Graham Keddie, managing director of Belfast International Airport, has 25 years' experience in the industry and has held roles in the UK, Abu Dhabi and Bahrain.
As the driving force behind the airport's resurgence, we spoke to him ahead of Routes Europe 2017, which will take place in Belfast, to hear the airport's major achevements, targets and challenges.
What were your major successes last year?
The headline growth figure is the single most important success. We exceeded 5.1 million passengers, generated in excess of 800 new jobs on our site, and opened new and important European routes. Established airlines added substantial capacity, and the decision by Ryanair to set up a base with us powered the growth we saw.
Nothing succeeds like success and increased passenger numbers are good for the business outlets in the Terminal. We have the ‘fully let’ sign up with all available units occupied. Now, we’re looking at carving out sufficient space for three additional retail units to keep abreast with demand.
Re-establishing direct trans-Atlantic services after the decision by United to end its Belfast-Newark service was hugely important for us. The new Norwegian Air services to New York and Boston are the culmination of lots of hard work and we’re absolutely delighted. We worked closely with Government to find a replacement airline and we were always optimistic that our efforts would bear fruit. The United States is incredibly important from both tourism and trade perspectives.
We will see Corporation Tax devolved at cut to 12.5 per cent next year and we need to have direct access to the most important international mobile investment market. Similarly, we need to have direct services for inbound American visitors if Northern Ireland, as a region, is to benefit to the maximum level.
What are your next aspirations?
Apart from the United States and Canada, I would like to see our ‘reach’ extended in mainland Europe. The markets in Germany and Scandinavia are top of our list. we have also made no secret that we would like to reactivate our very popular Toronto service.
Increased coverage to important tourism markets will be good for the airport and if we prosper, then Northern Ireland will also benefit.
I want 2017 to be the year when we establish a new passenger record of 5.4 million. It’s entirely achievable. And, of course, that will mean more job opportunities and further private sector investment.
How is the growth of low-cost carriers impacting on the airport?
Low-cost airlines have driven the growth at Belfast International which is having a huge impact in terms of passenger figures and range of destinations. We will continue to work with our main carriers; easyJet, Ryanair, Jetw.com and Wizz to strengthen these services and also develop routes into new markets.

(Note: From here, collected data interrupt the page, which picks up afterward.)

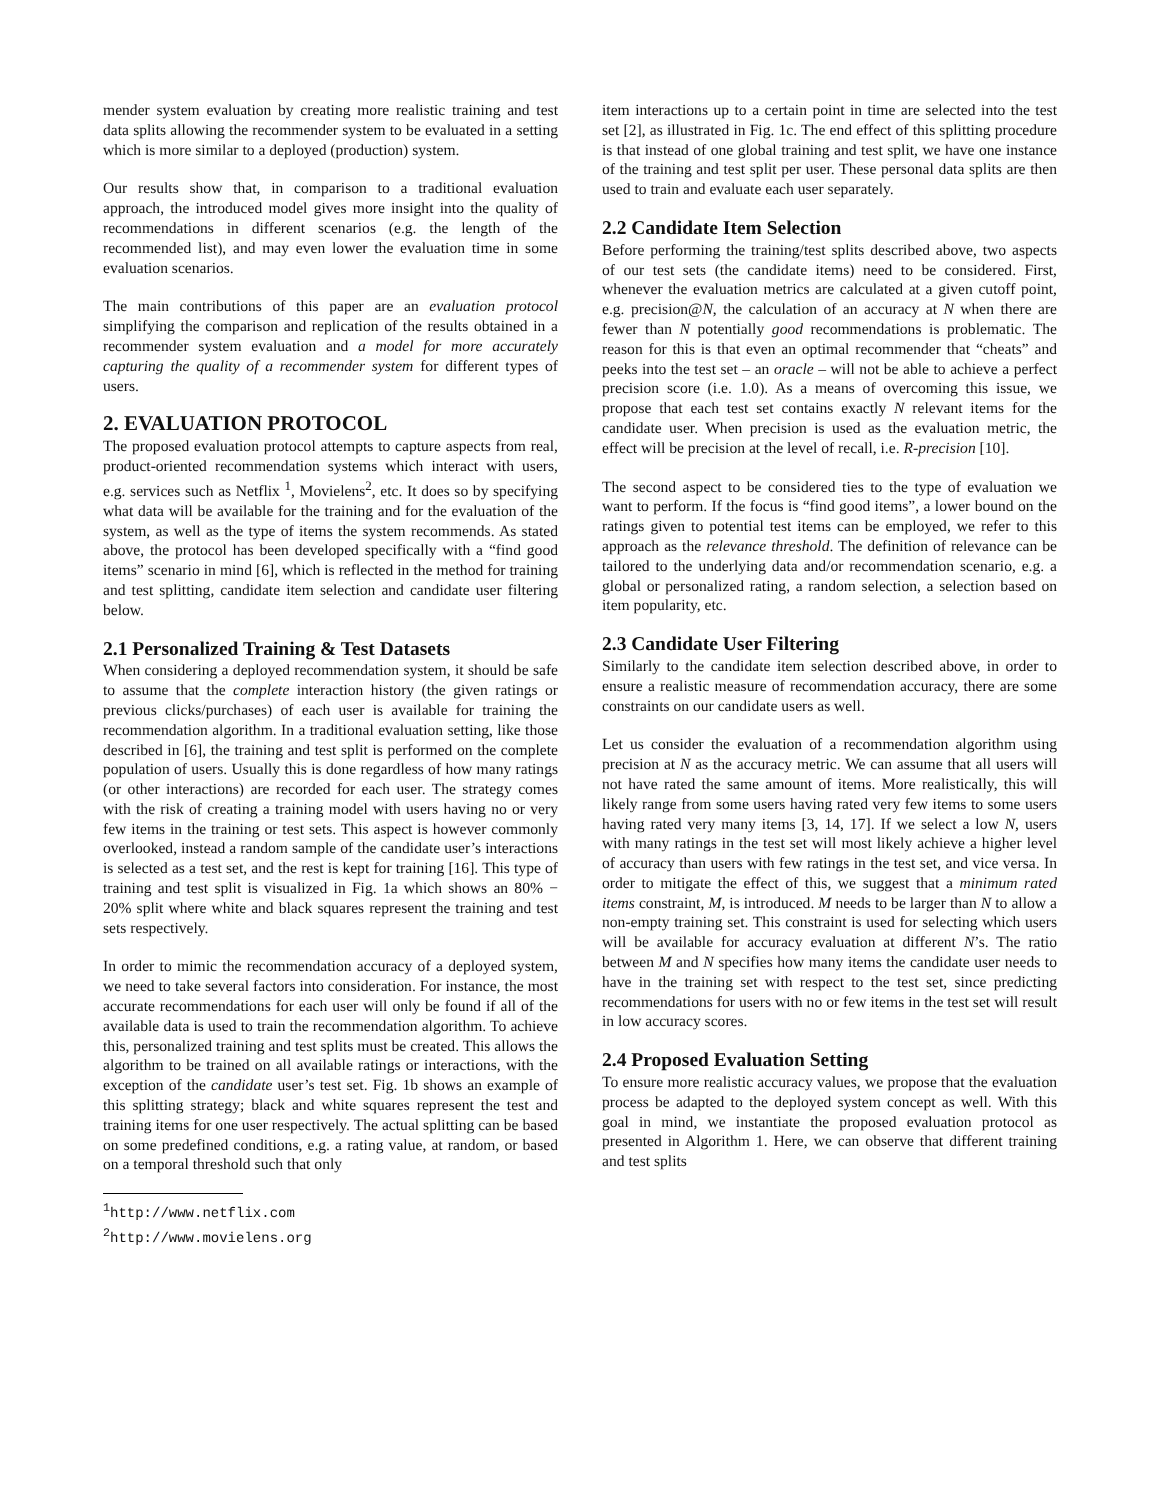mender system evaluation by creating more realistic training and test data splits allowing the recommender system to be evaluated in a setting which is more similar to a deployed (production) system.
Our results show that, in comparison to a traditional evaluation approach, the introduced model gives more insight into the quality of recommendations in different scenarios (e.g. the length of the recommended list), and may even lower the evaluation time in some evaluation scenarios.
The main contributions of this paper are an evaluation protocol simplifying the comparison and replication of the results obtained in a recommender system evaluation and a model for more accurately capturing the quality of a recommender system for different types of users.
2. EVALUATION PROTOCOL
The proposed evaluation protocol attempts to capture aspects from real, product-oriented recommendation systems which interact with users, e.g. services such as Netflix <sup>1</sup>, Movielens<sup>2</sup>, etc. It does so by specifying what data will be available for the training and for the evaluation of the system, as well as the type of items the system recommends. As stated above, the protocol has been developed specifically with a “find good items” scenario in mind [6], which is reflected in the method for training and test splitting, candidate item selection and candidate user filtering below.
2.1 Personalized Training & Test Datasets
When considering a deployed recommendation system, it should be safe to assume that the complete interaction history (the given ratings or previous clicks/purchases) of each user is available for training the recommendation algorithm. In a traditional evaluation setting, like those described in [6], the training and test split is performed on the complete population of users. Usually this is done regardless of how many ratings (or other interactions) are recorded for each user. The strategy comes with the risk of creating a training model with users having no or very few items in the training or test sets. This aspect is however commonly overlooked, instead a random sample of the candidate user’s interactions is selected as a test set, and the rest is kept for training [16]. This type of training and test split is visualized in Fig. 1a which shows an 80% − 20% split where white and black squares represent the training and test sets respectively.
In order to mimic the recommendation accuracy of a deployed system, we need to take several factors into consideration. For instance, the most accurate recommendations for each user will only be found if all of the available data is used to train the recommendation algorithm. To achieve this, personalized training and test splits must be created. This allows the algorithm to be trained on all available ratings or interactions, with the exception of the candidate user’s test set. Fig. 1b shows an example of this splitting strategy; black and white squares represent the test and training items for one user respectively. The actual splitting can be based on some predefined conditions, e.g. a rating value, at random, or based on a temporal threshold such that only
<sup>1</sup> http://www.netflix.com
<sup>2</sup> http://www.movielens.org
item interactions up to a certain point in time are selected into the test set [2], as illustrated in Fig. 1c. The end effect of this splitting procedure is that instead of one global training and test split, we have one instance of the training and test split per user. These personal data splits are then used to train and evaluate each user separately.
2.2 Candidate Item Selection
Before performing the training/test splits described above, two aspects of our test sets (the candidate items) need to be considered. First, whenever the evaluation metrics are calculated at a given cutoff point, e.g. precision@N, the calculation of an accuracy at N when there are fewer than N potentially good recommendations is problematic. The reason for this is that even an optimal recommender that “cheats” and peeks into the test set – an oracle – will not be able to achieve a perfect precision score (i.e. 1.0). As a means of overcoming this issue, we propose that each test set contains exactly N relevant items for the candidate user. When precision is used as the evaluation metric, the effect will be precision at the level of recall, i.e. R-precision [10].
The second aspect to be considered ties to the type of evaluation we want to perform. If the focus is “find good items”, a lower bound on the ratings given to potential test items can be employed, we refer to this approach as the relevance threshold. The definition of relevance can be tailored to the underlying data and/or recommendation scenario, e.g. a global or personalized rating, a random selection, a selection based on item popularity, etc.
2.3 Candidate User Filtering
Similarly to the candidate item selection described above, in order to ensure a realistic measure of recommendation accuracy, there are some constraints on our candidate users as well.
Let us consider the evaluation of a recommendation algorithm using precision at N as the accuracy metric. We can assume that all users will not have rated the same amount of items. More realistically, this will likely range from some users having rated very few items to some users having rated very many items [3, 14, 17]. If we select a low N, users with many ratings in the test set will most likely achieve a higher level of accuracy than users with few ratings in the test set, and vice versa. In order to mitigate the effect of this, we suggest that a minimum rated items constraint, M, is introduced. M needs to be larger than N to allow a non-empty training set. This constraint is used for selecting which users will be available for accuracy evaluation at different N’s. The ratio between M and N specifies how many items the candidate user needs to have in the training set with respect to the test set, since predicting recommendations for users with no or few items in the test set will result in low accuracy scores.
2.4 Proposed Evaluation Setting
To ensure more realistic accuracy values, we propose that the evaluation process be adapted to the deployed system concept as well. With this goal in mind, we instantiate the proposed evaluation protocol as presented in Algorithm 1. Here, we can observe that different training and test splits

What impact is APD having on your airport?
We secured the devolution of APD on long-haul some years back; the challenge now is to get APD consigned to the bin on short-haul. APD is a barrier to growth, a drag on economic advancement. We’re doing quite well right now, but it is as nothing if the Government got rid of this appalling levy or devolved it to the local administration where it could be reduced or relegated to history.
What impact do you hope Routes Europe will have on your city, airport and country?

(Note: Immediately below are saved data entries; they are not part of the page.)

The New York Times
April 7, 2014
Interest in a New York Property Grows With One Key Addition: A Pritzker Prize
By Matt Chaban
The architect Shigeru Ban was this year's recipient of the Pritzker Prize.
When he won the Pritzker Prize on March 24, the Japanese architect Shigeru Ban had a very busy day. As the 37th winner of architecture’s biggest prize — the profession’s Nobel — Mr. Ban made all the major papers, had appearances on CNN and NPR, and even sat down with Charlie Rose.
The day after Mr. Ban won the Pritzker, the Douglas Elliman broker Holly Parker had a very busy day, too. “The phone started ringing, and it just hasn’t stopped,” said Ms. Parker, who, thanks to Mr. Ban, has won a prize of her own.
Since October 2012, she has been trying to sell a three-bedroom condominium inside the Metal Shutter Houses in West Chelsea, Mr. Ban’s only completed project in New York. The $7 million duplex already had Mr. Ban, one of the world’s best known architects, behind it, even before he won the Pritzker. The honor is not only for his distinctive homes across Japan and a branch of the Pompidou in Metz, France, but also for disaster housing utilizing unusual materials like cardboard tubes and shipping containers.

We cannot underestimate the importance of Routes Europe coming to Belfast – it will bring existing carriers and new carriers to our market where we can showcase all the best that Belfast has to offer. There is no substitute for having these decision makers on our doorstep to actually see and experience Belfast and Northern Ireland as a tourism destination and a place to do business.
Many attending Routes Europe will be in Northern Ireland for the first time and we want them to leave with a positive impression of the country and that we’re progressive and open for business. The opportunities presented by Routes Europe are enormous which is why we will do everything we can to make it a memorable event and an outstanding success.

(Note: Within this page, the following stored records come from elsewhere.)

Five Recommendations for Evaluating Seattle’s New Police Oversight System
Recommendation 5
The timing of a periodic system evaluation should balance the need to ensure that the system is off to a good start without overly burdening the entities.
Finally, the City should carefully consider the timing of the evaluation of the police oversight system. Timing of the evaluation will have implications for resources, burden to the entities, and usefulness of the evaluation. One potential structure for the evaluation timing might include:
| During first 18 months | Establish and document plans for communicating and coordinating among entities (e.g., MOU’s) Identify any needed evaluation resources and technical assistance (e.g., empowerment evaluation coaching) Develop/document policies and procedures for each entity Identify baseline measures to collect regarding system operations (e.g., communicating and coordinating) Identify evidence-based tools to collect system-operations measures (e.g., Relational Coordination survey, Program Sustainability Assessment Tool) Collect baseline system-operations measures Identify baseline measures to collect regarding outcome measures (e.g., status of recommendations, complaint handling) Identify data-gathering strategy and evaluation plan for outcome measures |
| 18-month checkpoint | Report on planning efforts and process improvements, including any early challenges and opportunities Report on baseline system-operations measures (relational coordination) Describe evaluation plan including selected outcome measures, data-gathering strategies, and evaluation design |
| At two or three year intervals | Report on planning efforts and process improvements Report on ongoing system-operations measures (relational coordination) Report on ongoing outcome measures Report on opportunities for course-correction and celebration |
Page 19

Are there any other issues you would like to discuss?
Investment in infrastructure in important. I’d like to see the local Assembly take some positive decisions to improve road access to and from the International Airport which, incidentally, also accounts for 44,000 tonnes of cargo per annum. I’d also like to see a new feasibility study undertaken on the reinstatement of a railway link from the airport to Belfast city centre.